◆ **TASK**: Filter the records, keeping every line that has the string "caratteri".

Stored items
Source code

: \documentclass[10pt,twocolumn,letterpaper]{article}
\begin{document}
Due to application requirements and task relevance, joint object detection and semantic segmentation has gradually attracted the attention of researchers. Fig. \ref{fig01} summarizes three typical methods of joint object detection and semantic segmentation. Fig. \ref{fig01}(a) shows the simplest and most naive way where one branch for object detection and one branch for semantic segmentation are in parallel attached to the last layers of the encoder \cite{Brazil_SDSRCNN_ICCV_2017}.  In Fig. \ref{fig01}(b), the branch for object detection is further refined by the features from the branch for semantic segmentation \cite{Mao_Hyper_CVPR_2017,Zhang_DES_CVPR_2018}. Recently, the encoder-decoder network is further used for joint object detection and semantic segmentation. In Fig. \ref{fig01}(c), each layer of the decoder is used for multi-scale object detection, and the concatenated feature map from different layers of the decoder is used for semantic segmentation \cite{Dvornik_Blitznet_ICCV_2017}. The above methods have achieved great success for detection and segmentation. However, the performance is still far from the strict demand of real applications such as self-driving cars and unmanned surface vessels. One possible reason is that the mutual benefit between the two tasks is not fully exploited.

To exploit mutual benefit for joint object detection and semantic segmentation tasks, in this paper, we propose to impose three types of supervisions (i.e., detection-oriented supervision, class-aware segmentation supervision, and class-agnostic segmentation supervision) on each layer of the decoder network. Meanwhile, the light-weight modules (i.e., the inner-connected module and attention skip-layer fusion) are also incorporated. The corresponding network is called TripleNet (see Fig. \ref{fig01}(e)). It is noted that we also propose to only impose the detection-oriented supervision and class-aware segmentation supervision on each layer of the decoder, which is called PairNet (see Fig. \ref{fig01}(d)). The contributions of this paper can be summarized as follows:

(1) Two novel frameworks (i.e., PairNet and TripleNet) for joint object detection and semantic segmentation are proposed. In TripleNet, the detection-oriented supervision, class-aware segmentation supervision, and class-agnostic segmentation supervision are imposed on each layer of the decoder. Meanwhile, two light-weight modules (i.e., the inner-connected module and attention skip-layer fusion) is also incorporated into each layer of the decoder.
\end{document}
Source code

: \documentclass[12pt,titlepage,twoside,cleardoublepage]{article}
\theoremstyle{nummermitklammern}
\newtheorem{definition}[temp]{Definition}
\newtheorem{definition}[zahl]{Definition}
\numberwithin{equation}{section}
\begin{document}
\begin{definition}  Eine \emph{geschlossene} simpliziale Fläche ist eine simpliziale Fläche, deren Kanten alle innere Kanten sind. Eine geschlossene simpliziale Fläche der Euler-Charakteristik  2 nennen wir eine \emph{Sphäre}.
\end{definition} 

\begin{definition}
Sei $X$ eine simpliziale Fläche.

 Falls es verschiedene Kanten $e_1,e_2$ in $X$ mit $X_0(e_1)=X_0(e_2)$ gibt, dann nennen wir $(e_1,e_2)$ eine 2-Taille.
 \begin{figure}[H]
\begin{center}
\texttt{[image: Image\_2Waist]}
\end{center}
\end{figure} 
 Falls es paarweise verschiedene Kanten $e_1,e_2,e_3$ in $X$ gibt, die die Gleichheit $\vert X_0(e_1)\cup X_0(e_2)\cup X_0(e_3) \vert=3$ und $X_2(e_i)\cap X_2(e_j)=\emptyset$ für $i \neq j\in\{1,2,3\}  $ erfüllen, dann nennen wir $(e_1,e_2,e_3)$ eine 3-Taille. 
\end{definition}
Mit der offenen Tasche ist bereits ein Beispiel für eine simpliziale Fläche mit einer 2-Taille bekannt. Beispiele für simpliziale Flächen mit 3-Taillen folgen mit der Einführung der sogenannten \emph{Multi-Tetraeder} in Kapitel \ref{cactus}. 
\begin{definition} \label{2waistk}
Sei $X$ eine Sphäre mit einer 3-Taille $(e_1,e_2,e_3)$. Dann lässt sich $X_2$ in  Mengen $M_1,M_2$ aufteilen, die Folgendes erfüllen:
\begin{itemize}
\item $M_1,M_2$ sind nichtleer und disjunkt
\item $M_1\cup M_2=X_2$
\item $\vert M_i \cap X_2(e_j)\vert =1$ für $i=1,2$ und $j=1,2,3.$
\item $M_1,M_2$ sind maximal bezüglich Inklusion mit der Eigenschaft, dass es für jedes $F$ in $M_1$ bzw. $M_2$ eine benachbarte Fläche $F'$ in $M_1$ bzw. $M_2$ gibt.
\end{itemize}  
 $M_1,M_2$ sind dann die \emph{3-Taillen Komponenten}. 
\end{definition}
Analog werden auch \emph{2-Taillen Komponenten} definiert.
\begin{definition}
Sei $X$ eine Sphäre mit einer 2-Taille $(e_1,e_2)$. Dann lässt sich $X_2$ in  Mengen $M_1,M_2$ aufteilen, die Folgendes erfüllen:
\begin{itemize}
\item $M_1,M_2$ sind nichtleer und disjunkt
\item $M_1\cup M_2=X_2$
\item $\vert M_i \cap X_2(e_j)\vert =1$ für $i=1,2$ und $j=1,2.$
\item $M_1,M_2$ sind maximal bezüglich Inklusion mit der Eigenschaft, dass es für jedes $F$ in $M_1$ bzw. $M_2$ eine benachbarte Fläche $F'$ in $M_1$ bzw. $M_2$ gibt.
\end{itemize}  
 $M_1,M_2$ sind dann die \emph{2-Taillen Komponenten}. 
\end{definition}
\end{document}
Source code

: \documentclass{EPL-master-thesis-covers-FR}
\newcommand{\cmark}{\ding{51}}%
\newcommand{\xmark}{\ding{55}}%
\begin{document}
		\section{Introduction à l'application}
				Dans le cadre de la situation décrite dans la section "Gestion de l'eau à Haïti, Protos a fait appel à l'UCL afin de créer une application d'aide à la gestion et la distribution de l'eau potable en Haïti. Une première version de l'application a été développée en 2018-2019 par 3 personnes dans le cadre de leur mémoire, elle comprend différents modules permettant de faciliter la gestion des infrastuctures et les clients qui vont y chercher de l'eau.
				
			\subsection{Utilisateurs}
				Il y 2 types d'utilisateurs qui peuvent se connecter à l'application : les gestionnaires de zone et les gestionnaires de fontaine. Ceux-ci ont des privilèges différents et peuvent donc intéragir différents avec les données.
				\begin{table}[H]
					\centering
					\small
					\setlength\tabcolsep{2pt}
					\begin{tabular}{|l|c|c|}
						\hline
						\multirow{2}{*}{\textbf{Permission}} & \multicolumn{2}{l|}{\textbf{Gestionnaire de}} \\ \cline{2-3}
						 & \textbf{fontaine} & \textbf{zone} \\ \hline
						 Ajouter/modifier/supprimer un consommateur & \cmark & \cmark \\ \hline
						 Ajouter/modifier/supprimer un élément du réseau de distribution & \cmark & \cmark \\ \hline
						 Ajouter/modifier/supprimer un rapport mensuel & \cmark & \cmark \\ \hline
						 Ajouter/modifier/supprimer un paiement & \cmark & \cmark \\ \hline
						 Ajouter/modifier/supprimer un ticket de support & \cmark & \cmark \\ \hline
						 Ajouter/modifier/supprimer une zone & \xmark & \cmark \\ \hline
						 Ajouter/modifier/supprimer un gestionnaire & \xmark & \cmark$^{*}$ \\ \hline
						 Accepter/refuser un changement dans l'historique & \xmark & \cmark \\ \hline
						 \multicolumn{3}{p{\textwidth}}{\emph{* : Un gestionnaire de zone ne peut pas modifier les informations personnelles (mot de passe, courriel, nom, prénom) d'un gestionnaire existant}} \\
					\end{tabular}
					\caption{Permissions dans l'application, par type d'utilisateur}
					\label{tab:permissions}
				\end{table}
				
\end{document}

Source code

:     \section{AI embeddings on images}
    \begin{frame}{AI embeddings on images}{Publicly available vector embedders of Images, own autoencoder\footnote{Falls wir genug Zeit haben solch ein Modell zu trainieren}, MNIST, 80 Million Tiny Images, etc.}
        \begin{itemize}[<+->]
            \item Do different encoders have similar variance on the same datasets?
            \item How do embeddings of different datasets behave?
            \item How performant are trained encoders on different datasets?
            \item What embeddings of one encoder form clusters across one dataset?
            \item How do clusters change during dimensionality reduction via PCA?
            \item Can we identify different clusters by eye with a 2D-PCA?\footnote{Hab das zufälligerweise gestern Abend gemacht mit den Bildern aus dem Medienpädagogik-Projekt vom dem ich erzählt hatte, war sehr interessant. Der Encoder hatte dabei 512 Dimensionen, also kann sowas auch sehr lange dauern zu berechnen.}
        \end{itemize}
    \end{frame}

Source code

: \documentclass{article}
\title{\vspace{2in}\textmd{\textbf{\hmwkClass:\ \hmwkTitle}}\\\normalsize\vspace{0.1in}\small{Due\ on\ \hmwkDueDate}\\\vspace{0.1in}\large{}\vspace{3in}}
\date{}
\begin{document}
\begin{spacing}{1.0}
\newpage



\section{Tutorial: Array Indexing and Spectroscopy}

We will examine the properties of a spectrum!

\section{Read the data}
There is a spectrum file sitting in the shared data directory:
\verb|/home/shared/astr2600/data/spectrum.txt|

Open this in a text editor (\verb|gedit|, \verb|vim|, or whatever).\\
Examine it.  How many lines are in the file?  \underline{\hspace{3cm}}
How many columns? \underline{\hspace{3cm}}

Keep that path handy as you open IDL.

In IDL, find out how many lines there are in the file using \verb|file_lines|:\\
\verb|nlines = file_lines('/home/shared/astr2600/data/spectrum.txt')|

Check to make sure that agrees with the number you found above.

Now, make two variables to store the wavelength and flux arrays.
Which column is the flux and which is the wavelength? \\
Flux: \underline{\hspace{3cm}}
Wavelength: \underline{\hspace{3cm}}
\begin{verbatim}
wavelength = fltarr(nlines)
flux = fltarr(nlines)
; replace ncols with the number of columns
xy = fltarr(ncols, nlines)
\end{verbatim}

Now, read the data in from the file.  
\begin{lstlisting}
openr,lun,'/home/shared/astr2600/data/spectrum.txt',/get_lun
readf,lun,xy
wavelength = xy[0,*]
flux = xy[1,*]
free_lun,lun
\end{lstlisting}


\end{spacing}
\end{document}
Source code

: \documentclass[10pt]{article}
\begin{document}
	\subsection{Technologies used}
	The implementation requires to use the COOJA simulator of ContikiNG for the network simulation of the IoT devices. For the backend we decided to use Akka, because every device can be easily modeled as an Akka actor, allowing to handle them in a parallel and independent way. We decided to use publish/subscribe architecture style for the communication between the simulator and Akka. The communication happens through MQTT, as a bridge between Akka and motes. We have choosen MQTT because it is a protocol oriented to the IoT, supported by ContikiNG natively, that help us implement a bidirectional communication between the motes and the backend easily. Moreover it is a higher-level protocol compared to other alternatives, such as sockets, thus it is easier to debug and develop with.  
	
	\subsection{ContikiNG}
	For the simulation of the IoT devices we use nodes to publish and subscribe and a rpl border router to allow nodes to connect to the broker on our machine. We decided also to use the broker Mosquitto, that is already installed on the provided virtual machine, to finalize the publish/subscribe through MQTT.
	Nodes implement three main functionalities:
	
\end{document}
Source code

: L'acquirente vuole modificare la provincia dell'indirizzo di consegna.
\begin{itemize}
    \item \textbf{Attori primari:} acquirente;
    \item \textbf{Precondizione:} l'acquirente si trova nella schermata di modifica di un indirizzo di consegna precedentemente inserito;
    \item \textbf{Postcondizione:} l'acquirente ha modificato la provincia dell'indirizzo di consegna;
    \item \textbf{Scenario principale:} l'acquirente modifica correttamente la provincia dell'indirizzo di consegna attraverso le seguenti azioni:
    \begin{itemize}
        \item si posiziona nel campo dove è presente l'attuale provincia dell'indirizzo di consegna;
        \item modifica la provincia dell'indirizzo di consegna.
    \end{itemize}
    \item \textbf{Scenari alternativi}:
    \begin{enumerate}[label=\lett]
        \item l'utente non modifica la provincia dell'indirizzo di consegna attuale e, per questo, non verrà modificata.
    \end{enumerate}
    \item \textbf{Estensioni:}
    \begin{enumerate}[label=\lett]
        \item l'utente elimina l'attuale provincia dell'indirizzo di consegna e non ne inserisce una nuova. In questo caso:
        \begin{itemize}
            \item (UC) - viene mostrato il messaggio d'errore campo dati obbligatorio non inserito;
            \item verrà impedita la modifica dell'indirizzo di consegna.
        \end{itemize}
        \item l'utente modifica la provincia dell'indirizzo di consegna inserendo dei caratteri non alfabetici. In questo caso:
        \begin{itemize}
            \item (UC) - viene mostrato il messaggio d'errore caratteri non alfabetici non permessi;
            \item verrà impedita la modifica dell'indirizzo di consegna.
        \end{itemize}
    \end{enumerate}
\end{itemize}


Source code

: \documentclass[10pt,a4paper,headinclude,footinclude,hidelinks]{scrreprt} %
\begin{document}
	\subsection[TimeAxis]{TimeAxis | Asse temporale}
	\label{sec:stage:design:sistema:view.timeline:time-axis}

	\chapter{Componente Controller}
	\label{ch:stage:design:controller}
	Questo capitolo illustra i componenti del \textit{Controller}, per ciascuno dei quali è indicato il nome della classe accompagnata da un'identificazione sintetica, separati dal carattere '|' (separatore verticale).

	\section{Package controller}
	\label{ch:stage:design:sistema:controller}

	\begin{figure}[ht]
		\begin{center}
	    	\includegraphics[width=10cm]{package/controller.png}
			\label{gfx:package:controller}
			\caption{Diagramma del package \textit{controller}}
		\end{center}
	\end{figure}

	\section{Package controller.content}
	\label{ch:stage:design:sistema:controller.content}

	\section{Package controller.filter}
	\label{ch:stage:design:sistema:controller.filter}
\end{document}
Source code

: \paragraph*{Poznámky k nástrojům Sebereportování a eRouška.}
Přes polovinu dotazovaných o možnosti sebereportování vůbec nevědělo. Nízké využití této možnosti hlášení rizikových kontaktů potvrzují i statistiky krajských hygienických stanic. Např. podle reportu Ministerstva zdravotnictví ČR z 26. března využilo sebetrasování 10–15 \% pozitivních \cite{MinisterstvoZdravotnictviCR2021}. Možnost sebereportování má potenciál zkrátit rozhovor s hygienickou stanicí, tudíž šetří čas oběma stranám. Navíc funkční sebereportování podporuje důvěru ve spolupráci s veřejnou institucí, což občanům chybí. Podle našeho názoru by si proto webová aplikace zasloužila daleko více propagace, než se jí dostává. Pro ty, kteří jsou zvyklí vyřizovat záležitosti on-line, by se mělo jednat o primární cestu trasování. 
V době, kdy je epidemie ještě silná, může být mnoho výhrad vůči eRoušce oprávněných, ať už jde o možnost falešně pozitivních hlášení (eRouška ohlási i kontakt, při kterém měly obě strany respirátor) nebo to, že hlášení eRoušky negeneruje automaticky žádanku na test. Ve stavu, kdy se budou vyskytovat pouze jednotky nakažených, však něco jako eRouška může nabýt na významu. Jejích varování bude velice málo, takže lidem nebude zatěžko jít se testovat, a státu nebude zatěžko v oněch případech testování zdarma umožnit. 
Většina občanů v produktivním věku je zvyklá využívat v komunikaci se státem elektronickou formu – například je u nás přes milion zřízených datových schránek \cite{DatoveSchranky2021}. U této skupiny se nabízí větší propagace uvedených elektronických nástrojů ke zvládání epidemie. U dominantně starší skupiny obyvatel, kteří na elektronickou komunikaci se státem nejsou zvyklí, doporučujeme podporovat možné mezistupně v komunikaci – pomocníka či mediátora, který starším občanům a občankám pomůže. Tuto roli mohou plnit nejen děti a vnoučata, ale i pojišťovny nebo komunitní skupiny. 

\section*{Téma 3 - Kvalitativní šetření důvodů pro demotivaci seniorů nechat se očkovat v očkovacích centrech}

◆ **OUTPUT OF THE TASK**:
        \item l'utente modifica la provincia dell'indirizzo di consegna inserendo dei caratteri non alfabetici. In questo caso:
            \item (UC) - viene mostrato il messaggio d'errore caratteri non alfabetici non permessi;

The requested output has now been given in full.